桜の花の季節は終わり、葉桜、そして新緑で街角が彩られるようになってきた。午前中で雨は上がり、昼過ぎには青空が広がり太陽も顔を出したので、北浦和まで用事を済ませに出かけた。最近、度々立ち寄っている北浦和。想い出の地も、こうちょくちょく出向いては、有難味が薄れてしまうかもしれない。
そこで、かつての駅前散歩コースを歩いてみた。以前の家の前から、ハナちゃんの事故現場を通り、北浦和公園へ。噴水をぐるっと回って埼大通りに。4月の終わりから5月にかけて、この通りの欅並木は一年の中で最も美しい。数年前、枝を剪定され貧相になってしまったことがあったが、勢いを取り戻し、路をトンネルのように覆っている。いつものように通りのCDショップに入る。ありそうにもないThe Kinksの新譜を探してみたが、旧譜すら1枚も売っていなかった。
この店の横から、北浦和銀座商店街へ曲がる。都内の人ごみ、雑踏は大嫌いだが、ここの程度であれば、逆にほっとする。人間の感性なんて、いい加減なものだ。商店街の突き当たりは、ショッピングセンター。倒産も危ぶまれた会社だが、何とか持ち直したようで、食品売り場は23時まで営業するとの横断幕が出ていた。僕が出て行くと、この街は便利になるようだ。
そして県庁地方庁舎の横へ。以前、花壇の中で野良猫が暮らしていた。ハナちゃんが生きていた頃は、「家にはもう猫がいるからゴメン」とつぶやきながら通り過ぎた。ハナちゃんが死んだ後、この猫を拾おうかとも思ったけれど、決心が付かないうちに小太郎がやって来た。今、猫たちがいたところには、「物を置くな」というお役所風の貼り紙がある。ちょっとだけ、お役所を弁護すると、「物」とは餌のことで、猫を物扱いしているわけではないようだ。
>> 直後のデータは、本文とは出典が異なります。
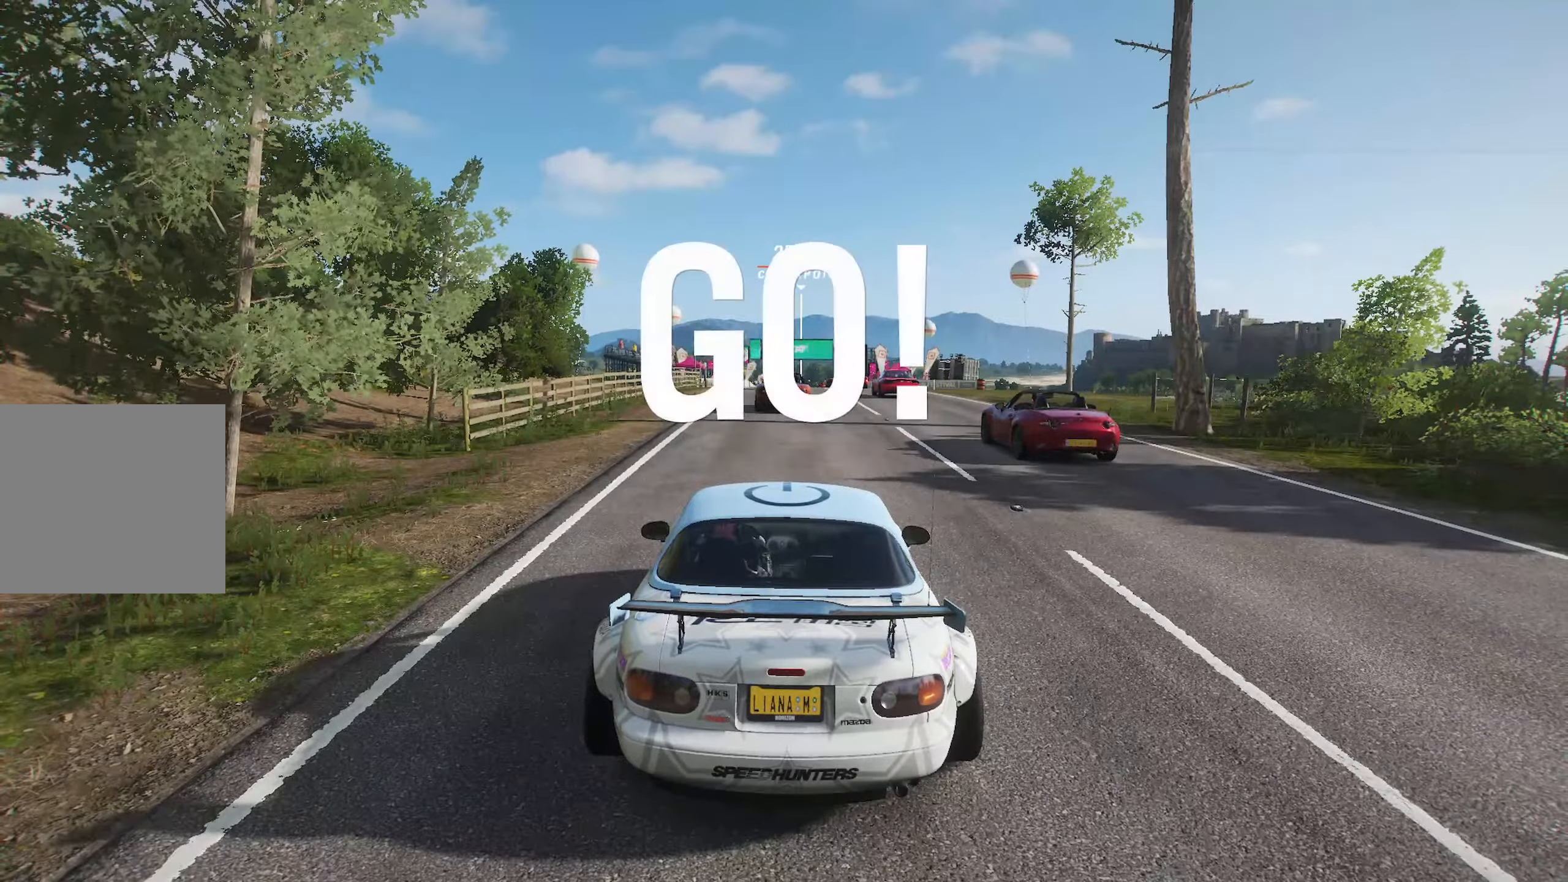
{"buttons": ["R2"], "left_stick": "center", "right_stick": "center", "events": []}
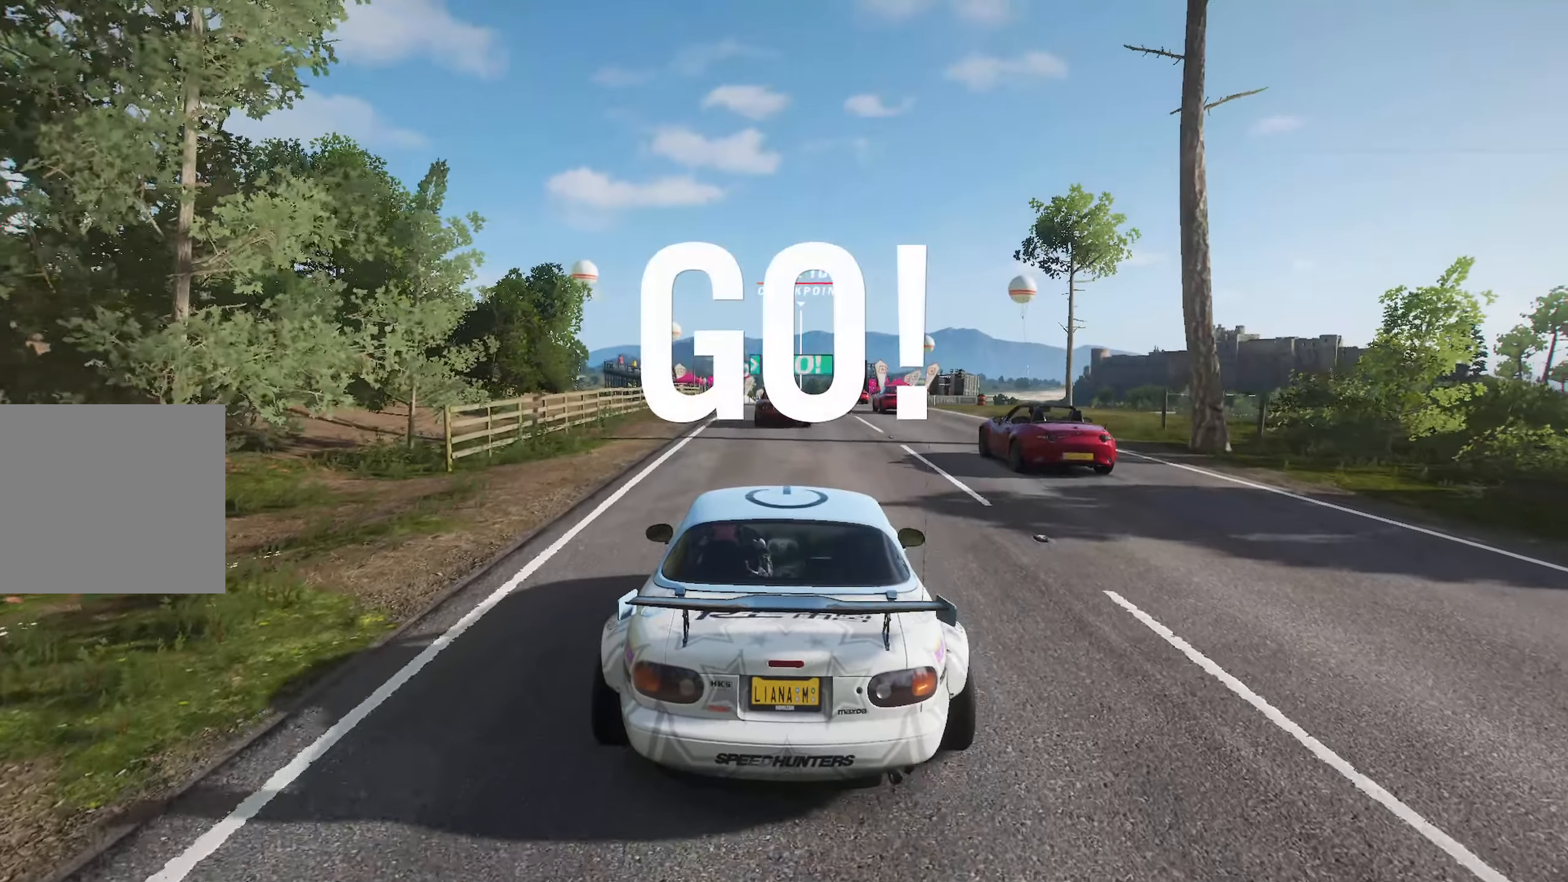
{"buttons": ["R2"], "left_stick": "center", "right_stick": "center", "events": []}
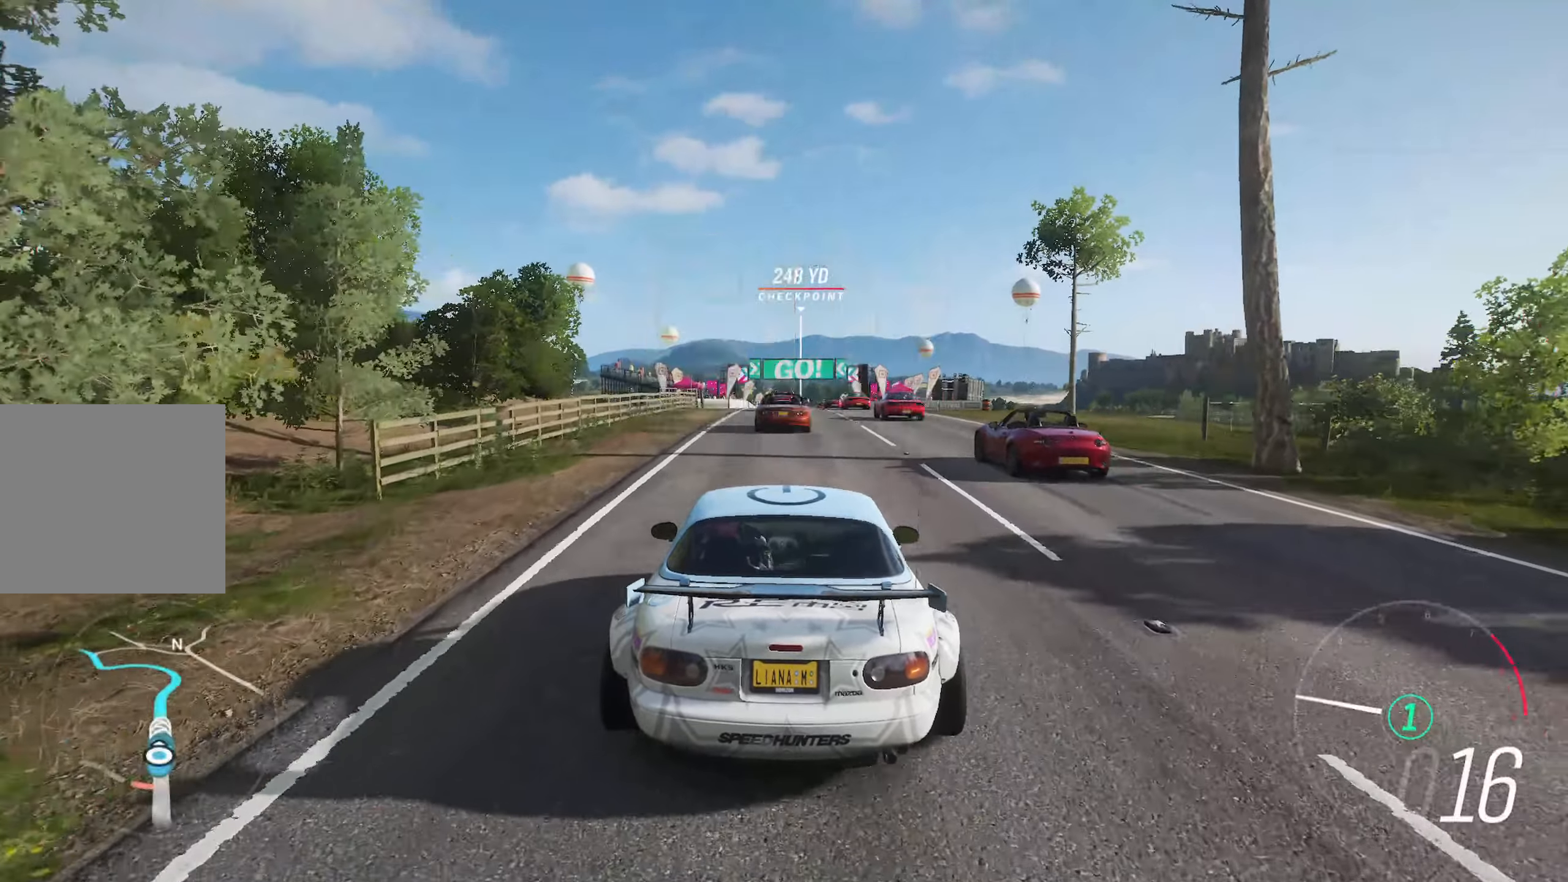
{"buttons": ["R2"], "left_stick": "center", "right_stick": "center", "events": []}
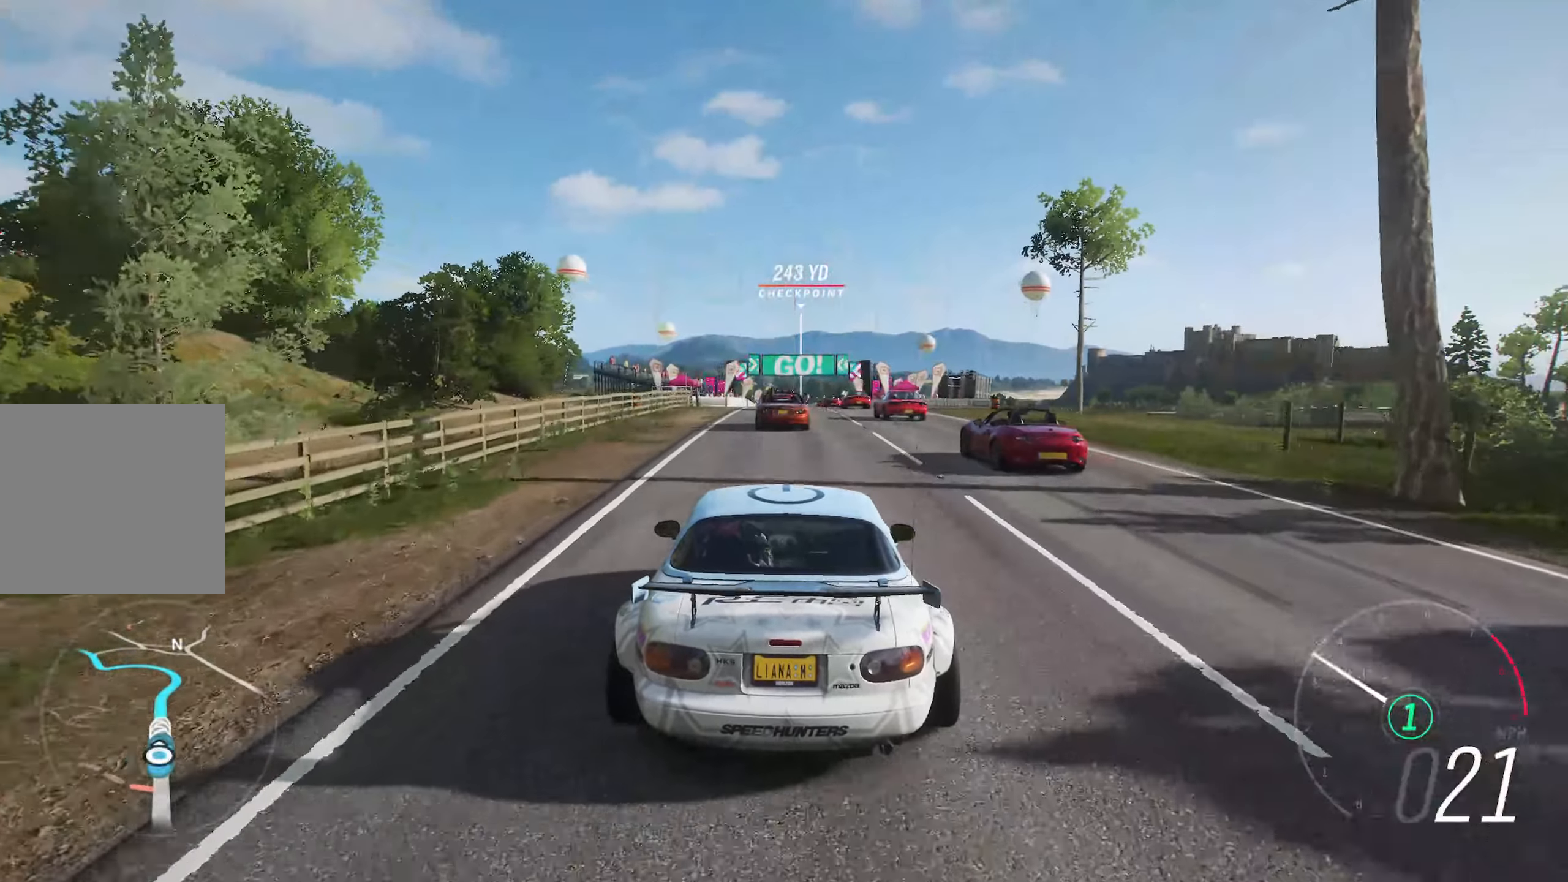
{"buttons": ["R2"], "left_stick": "center", "right_stick": "center", "events": []}
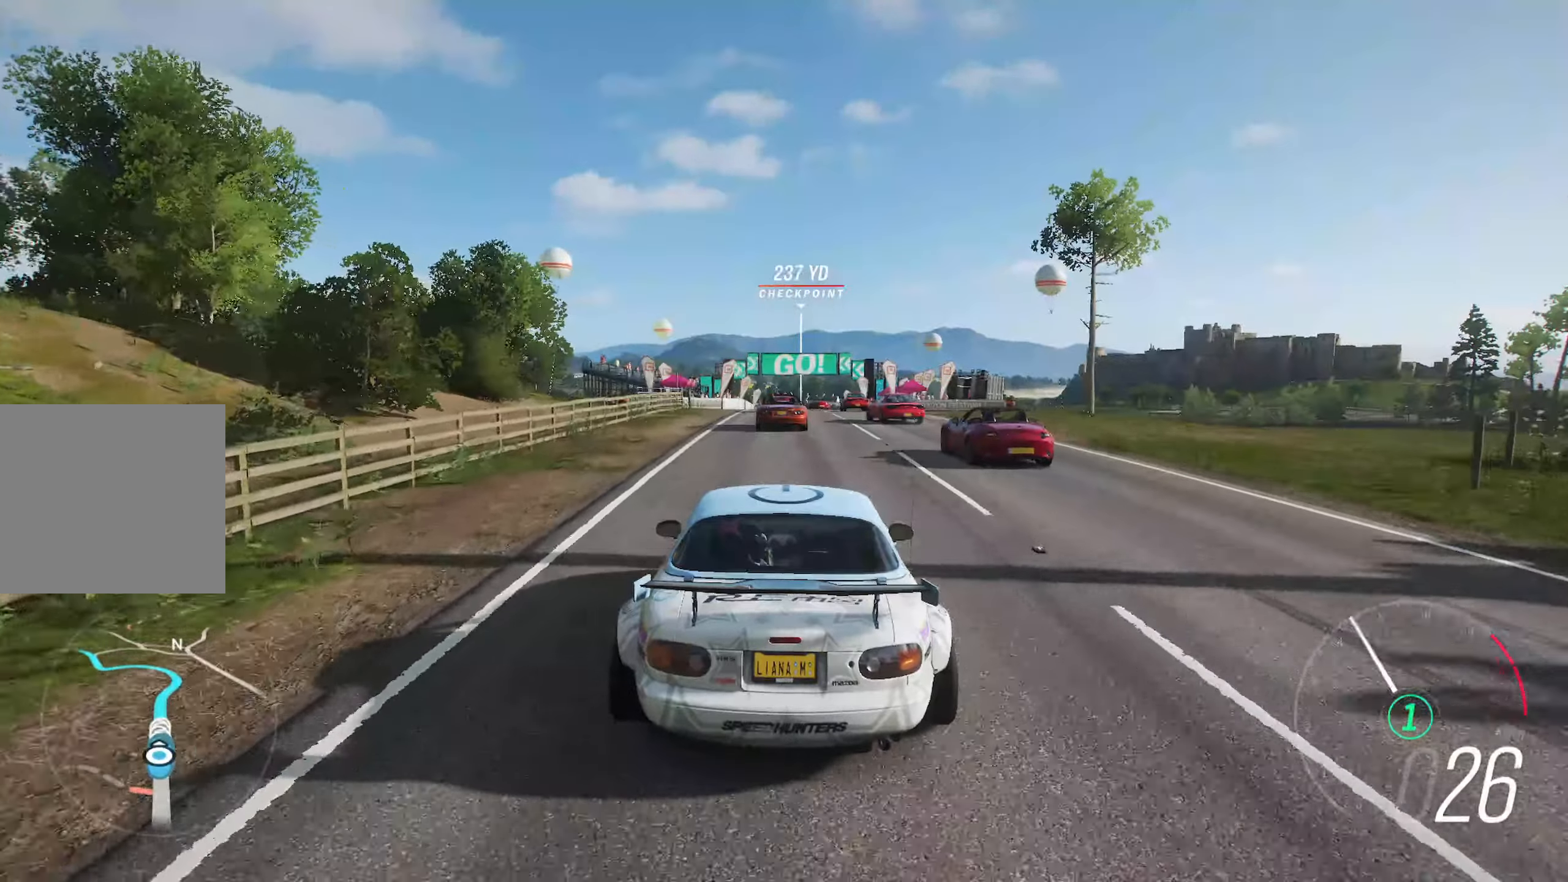
{"buttons": ["R2"], "left_stick": "center", "right_stick": "center", "events": []}
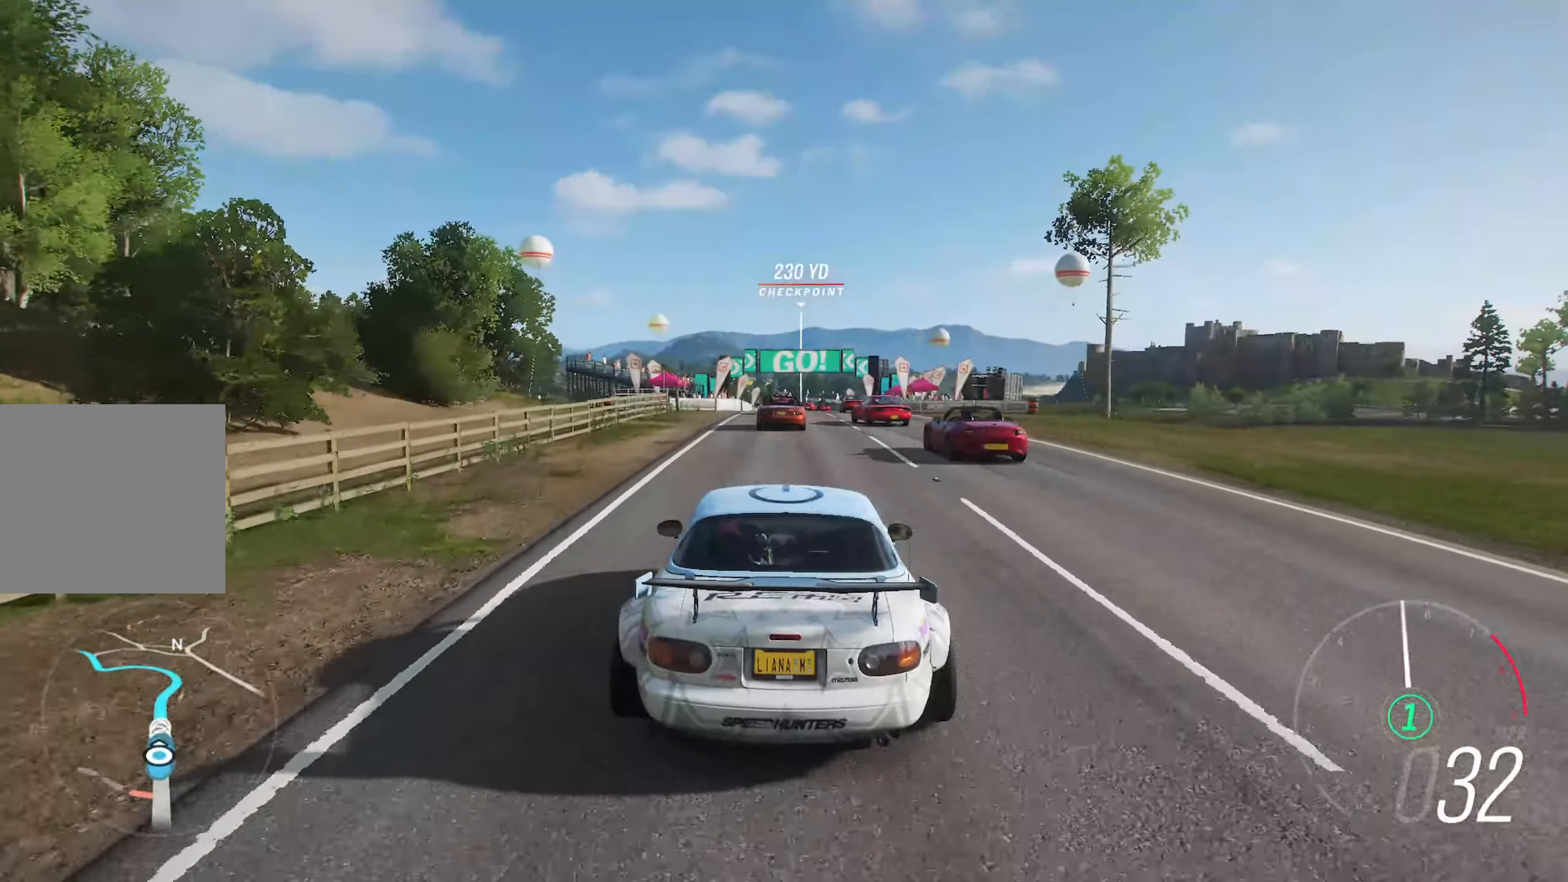
{"buttons": ["R2"], "left_stick": "center", "right_stick": "center", "events": []}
最後に線路に架かった歩道橋を渡り、平和通り商店街から駅前に出る。以前は、ひとつ南寄りの橋を使っていたのだが、老朽化のため取り壊されてしまった。あの橋の上から、眼下に街並みを眺め、「ここに僕とハナちゃんが住んでいるんだな」と、のんび り生活感を噛みしめていた。懐かしい、というほどには遠くない想い出だ。